Word for word, set down the records and skip each picture.
◆ ◆ ◆ ◆
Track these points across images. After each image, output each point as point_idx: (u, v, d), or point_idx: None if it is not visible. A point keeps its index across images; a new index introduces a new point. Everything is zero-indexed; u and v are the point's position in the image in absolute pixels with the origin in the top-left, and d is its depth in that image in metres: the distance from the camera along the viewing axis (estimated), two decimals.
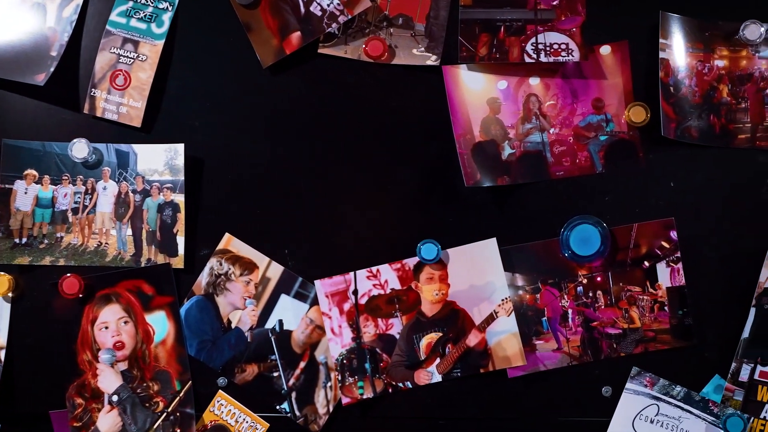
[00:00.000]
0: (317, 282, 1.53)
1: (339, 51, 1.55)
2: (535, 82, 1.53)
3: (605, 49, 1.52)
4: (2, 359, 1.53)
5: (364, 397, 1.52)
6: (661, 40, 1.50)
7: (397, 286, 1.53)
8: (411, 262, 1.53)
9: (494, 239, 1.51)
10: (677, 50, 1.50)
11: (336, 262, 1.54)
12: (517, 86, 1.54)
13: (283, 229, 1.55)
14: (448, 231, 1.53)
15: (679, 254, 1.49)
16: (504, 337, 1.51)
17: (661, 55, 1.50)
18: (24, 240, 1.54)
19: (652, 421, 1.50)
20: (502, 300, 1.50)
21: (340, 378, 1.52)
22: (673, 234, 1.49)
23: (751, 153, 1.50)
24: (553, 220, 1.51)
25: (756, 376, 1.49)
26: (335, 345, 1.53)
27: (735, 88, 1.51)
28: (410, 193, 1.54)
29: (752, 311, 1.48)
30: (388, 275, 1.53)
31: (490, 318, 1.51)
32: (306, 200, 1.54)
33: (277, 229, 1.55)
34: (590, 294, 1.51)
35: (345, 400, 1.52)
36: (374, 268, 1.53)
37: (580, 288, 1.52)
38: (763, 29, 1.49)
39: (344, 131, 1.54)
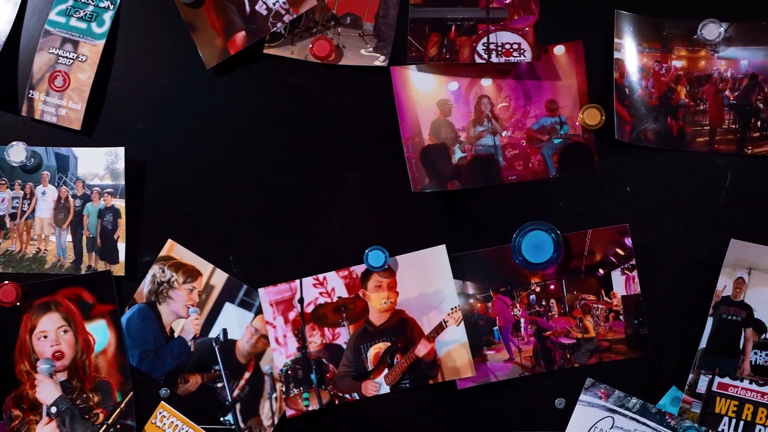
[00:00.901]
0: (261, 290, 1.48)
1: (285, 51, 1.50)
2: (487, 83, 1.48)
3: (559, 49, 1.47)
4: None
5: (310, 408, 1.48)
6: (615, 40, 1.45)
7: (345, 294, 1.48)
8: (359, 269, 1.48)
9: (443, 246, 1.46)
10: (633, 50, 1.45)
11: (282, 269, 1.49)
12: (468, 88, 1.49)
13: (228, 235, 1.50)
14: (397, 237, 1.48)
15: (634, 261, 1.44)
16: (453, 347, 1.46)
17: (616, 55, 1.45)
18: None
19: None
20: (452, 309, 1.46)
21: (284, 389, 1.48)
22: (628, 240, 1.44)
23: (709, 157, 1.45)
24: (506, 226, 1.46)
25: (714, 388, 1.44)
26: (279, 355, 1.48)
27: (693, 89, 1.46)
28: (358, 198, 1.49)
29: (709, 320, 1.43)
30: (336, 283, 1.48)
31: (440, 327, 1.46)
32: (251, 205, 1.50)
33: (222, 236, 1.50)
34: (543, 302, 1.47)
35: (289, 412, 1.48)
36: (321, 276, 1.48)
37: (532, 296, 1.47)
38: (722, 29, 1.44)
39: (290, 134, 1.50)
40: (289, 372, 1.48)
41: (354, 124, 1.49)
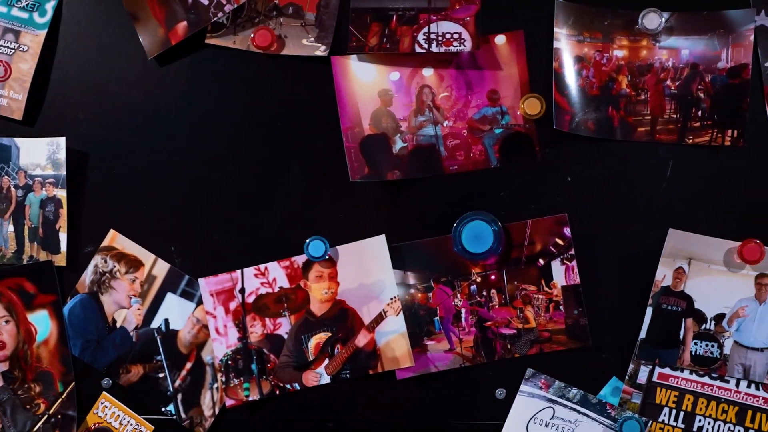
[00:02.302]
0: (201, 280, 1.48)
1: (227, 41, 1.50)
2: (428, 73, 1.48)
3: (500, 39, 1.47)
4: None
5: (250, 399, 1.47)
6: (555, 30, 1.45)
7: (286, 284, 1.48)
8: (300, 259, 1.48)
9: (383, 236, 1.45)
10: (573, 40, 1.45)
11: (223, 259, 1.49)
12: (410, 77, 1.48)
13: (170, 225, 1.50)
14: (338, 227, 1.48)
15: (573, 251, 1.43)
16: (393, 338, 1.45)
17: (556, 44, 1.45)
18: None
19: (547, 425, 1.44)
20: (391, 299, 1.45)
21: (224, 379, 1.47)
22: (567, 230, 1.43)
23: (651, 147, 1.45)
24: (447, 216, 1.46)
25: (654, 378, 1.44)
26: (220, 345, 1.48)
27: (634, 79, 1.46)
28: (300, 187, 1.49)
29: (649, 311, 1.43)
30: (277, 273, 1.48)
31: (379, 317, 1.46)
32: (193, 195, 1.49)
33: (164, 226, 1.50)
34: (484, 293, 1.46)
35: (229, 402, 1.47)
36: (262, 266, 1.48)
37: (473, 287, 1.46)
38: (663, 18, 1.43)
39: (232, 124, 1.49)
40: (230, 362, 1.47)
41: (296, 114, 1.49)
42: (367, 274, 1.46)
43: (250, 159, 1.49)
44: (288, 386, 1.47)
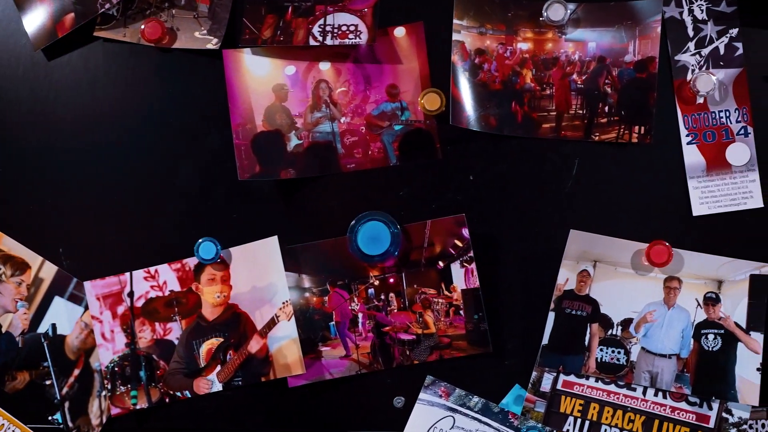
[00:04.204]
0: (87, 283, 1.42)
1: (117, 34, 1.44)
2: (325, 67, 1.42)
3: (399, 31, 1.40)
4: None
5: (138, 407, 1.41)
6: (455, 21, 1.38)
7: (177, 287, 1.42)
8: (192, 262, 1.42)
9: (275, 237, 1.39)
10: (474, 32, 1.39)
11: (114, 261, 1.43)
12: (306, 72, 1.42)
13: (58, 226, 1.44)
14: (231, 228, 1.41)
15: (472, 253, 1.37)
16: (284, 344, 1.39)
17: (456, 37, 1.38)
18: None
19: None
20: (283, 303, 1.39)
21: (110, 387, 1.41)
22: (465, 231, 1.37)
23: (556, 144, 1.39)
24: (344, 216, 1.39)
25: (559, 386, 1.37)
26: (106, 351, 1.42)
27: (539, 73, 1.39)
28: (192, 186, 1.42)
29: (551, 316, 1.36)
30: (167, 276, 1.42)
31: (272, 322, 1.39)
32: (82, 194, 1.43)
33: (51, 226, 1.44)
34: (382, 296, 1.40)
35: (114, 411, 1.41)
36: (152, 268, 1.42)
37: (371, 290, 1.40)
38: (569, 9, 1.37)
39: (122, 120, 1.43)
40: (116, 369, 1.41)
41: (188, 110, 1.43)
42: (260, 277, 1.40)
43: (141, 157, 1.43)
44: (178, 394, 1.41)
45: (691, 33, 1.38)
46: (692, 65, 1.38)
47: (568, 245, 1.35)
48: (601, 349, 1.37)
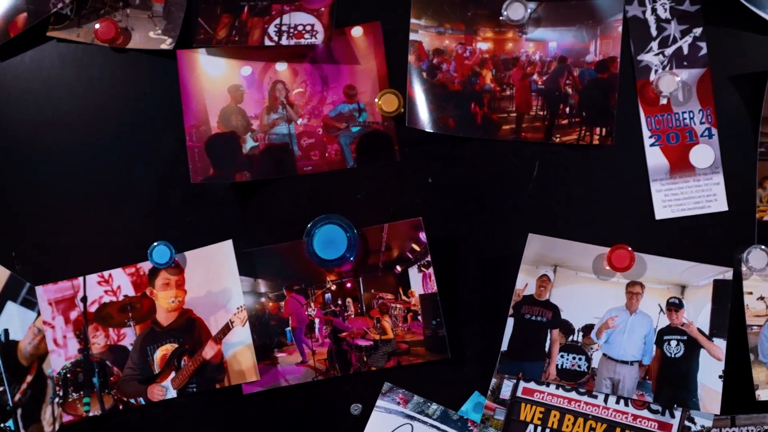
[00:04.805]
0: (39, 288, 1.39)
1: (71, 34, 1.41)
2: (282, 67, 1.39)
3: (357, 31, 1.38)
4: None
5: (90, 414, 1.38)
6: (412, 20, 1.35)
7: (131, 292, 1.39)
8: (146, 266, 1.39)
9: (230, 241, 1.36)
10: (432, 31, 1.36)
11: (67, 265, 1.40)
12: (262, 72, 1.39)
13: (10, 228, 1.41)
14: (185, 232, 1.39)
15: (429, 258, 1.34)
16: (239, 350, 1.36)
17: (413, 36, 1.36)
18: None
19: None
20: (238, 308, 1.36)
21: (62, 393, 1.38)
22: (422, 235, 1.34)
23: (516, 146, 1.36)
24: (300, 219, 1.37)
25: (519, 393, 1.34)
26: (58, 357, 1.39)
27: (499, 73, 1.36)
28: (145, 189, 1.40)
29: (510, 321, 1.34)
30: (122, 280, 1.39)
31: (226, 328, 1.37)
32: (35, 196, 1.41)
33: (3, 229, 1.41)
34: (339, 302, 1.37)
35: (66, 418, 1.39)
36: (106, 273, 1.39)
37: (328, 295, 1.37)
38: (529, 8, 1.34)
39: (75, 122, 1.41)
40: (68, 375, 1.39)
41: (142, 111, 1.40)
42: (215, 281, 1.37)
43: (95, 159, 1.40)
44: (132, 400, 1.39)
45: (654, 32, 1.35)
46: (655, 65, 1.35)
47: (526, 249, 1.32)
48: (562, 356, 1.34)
◆ ◆ ◆ ◆
> [Response for this exercise]:
Track these points across images. After each image, output each point as point_idx: (u, v, d), or point_idx: None if it is not visible. A point keeps its index across images; a new index introduces a new point. Everything is zero-indexed; u and v are the point's position in the image in absolute pixels with the origin in the top-left, and d is its depth in that image in metres: the distance from the camera along the viewing axis (estimated), two decimals.
[00:00.000]
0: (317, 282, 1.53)
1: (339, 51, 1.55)
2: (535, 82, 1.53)
3: (605, 49, 1.52)
4: (2, 359, 1.53)
5: (364, 397, 1.52)
6: (661, 40, 1.50)
7: (397, 286, 1.53)
8: (411, 262, 1.53)
9: (494, 239, 1.51)
10: (677, 50, 1.50)
11: (336, 262, 1.54)
12: (517, 86, 1.54)
13: (283, 229, 1.55)
14: (448, 231, 1.53)
15: (679, 254, 1.49)
16: (504, 337, 1.51)
17: (661, 55, 1.50)
18: (24, 240, 1.54)
19: (652, 421, 1.50)
20: (502, 300, 1.50)
21: (340, 378, 1.52)
22: (673, 234, 1.49)
23: (751, 153, 1.50)
24: (553, 220, 1.51)
25: (756, 376, 1.49)
26: (335, 345, 1.53)
27: (735, 88, 1.51)
28: (410, 193, 1.54)
29: (752, 311, 1.48)
30: (388, 275, 1.53)
31: (490, 318, 1.51)
32: (306, 200, 1.54)
33: (277, 229, 1.55)
34: (590, 294, 1.51)
35: (345, 400, 1.52)
36: (374, 268, 1.53)
37: (580, 288, 1.52)
38: (763, 29, 1.49)
39: (344, 131, 1.54)
[00:00.901]
0: (261, 290, 1.48)
1: (285, 51, 1.50)
2: (487, 83, 1.48)
3: (559, 49, 1.47)
4: None
5: (310, 408, 1.48)
6: (615, 40, 1.45)
7: (345, 294, 1.48)
8: (359, 269, 1.48)
9: (443, 246, 1.46)
10: (633, 50, 1.45)
11: (282, 269, 1.49)
12: (468, 88, 1.49)
13: (228, 235, 1.50)
14: (397, 237, 1.48)
15: (634, 261, 1.44)
16: (453, 347, 1.46)
17: (616, 55, 1.45)
18: None
19: None
20: (452, 309, 1.46)
21: (284, 389, 1.48)
22: (628, 240, 1.44)
23: (709, 157, 1.45)
24: (506, 226, 1.46)
25: (714, 388, 1.44)
26: (279, 355, 1.48)
27: (693, 89, 1.46)
28: (358, 198, 1.49)
29: (709, 320, 1.43)
30: (336, 283, 1.48)
31: (440, 327, 1.46)
32: (251, 205, 1.50)
33: (222, 236, 1.50)
34: (543, 302, 1.47)
35: (289, 412, 1.48)
36: (321, 276, 1.48)
37: (532, 296, 1.47)
38: (722, 29, 1.44)
39: (290, 134, 1.50)
40: (289, 372, 1.48)
41: (354, 124, 1.49)
[00:02.302]
0: (201, 280, 1.48)
1: (227, 41, 1.50)
2: (428, 73, 1.48)
3: (500, 39, 1.47)
4: None
5: (250, 399, 1.47)
6: (555, 30, 1.45)
7: (286, 284, 1.48)
8: (300, 259, 1.48)
9: (383, 236, 1.45)
10: (573, 40, 1.45)
11: (223, 259, 1.49)
12: (410, 77, 1.48)
13: (170, 225, 1.50)
14: (338, 227, 1.48)
15: (573, 251, 1.43)
16: (393, 338, 1.45)
17: (556, 44, 1.45)
18: None
19: (547, 425, 1.44)
20: (391, 299, 1.45)
21: (224, 379, 1.47)
22: (567, 230, 1.43)
23: (651, 147, 1.45)
24: (447, 216, 1.46)
25: (654, 378, 1.44)
26: (220, 345, 1.48)
27: (634, 79, 1.46)
28: (300, 187, 1.49)
29: (649, 311, 1.43)
30: (277, 273, 1.48)
31: (379, 317, 1.46)
32: (193, 195, 1.49)
33: (164, 226, 1.50)
34: (484, 293, 1.46)
35: (229, 402, 1.47)
36: (262, 266, 1.48)
37: (473, 287, 1.46)
38: (663, 18, 1.43)
39: (232, 124, 1.49)
40: (230, 362, 1.47)
41: (296, 114, 1.49)
42: (367, 274, 1.46)
43: (250, 159, 1.49)
44: (288, 386, 1.47)
[00:04.204]
0: (87, 283, 1.42)
1: (117, 34, 1.44)
2: (325, 67, 1.42)
3: (399, 31, 1.40)
4: None
5: (138, 407, 1.41)
6: (455, 21, 1.38)
7: (177, 287, 1.42)
8: (192, 262, 1.42)
9: (275, 237, 1.39)
10: (474, 32, 1.39)
11: (114, 261, 1.43)
12: (306, 72, 1.42)
13: (58, 226, 1.44)
14: (231, 228, 1.41)
15: (472, 253, 1.37)
16: (284, 344, 1.39)
17: (456, 37, 1.38)
18: None
19: None
20: (283, 303, 1.39)
21: (110, 387, 1.41)
22: (465, 231, 1.37)
23: (556, 144, 1.39)
24: (344, 216, 1.39)
25: (559, 386, 1.37)
26: (106, 351, 1.42)
27: (539, 73, 1.39)
28: (192, 186, 1.42)
29: (551, 316, 1.36)
30: (167, 276, 1.42)
31: (272, 322, 1.39)
32: (82, 194, 1.43)
33: (51, 226, 1.44)
34: (382, 296, 1.40)
35: (114, 411, 1.41)
36: (152, 268, 1.42)
37: (371, 290, 1.40)
38: (569, 9, 1.37)
39: (122, 120, 1.43)
40: (116, 369, 1.41)
41: (188, 110, 1.43)
42: (260, 277, 1.40)
43: (141, 157, 1.43)
44: (178, 394, 1.41)
45: (691, 33, 1.38)
46: (692, 65, 1.38)
47: (568, 245, 1.35)
48: (601, 349, 1.37)
[00:04.805]
0: (39, 288, 1.39)
1: (71, 34, 1.41)
2: (282, 67, 1.39)
3: (357, 31, 1.38)
4: None
5: (90, 414, 1.38)
6: (412, 20, 1.35)
7: (131, 292, 1.39)
8: (146, 266, 1.39)
9: (230, 241, 1.36)
10: (432, 31, 1.36)
11: (67, 265, 1.40)
12: (262, 72, 1.39)
13: (10, 228, 1.41)
14: (185, 232, 1.39)
15: (429, 258, 1.34)
16: (239, 350, 1.36)
17: (413, 36, 1.36)
18: None
19: None
20: (238, 308, 1.36)
21: (62, 393, 1.38)
22: (422, 235, 1.34)
23: (516, 146, 1.36)
24: (300, 219, 1.37)
25: (519, 393, 1.34)
26: (58, 357, 1.39)
27: (499, 73, 1.36)
28: (145, 189, 1.40)
29: (510, 321, 1.34)
30: (122, 280, 1.39)
31: (226, 328, 1.37)
32: (35, 196, 1.41)
33: (3, 229, 1.41)
34: (339, 302, 1.37)
35: (66, 418, 1.39)
36: (106, 273, 1.39)
37: (328, 295, 1.37)
38: (529, 8, 1.34)
39: (75, 122, 1.41)
40: (68, 375, 1.39)
41: (142, 111, 1.40)
42: (215, 281, 1.37)
43: (95, 159, 1.40)
44: (132, 400, 1.39)
45: (654, 32, 1.35)
46: (655, 65, 1.35)
47: (526, 249, 1.32)
48: (562, 356, 1.34)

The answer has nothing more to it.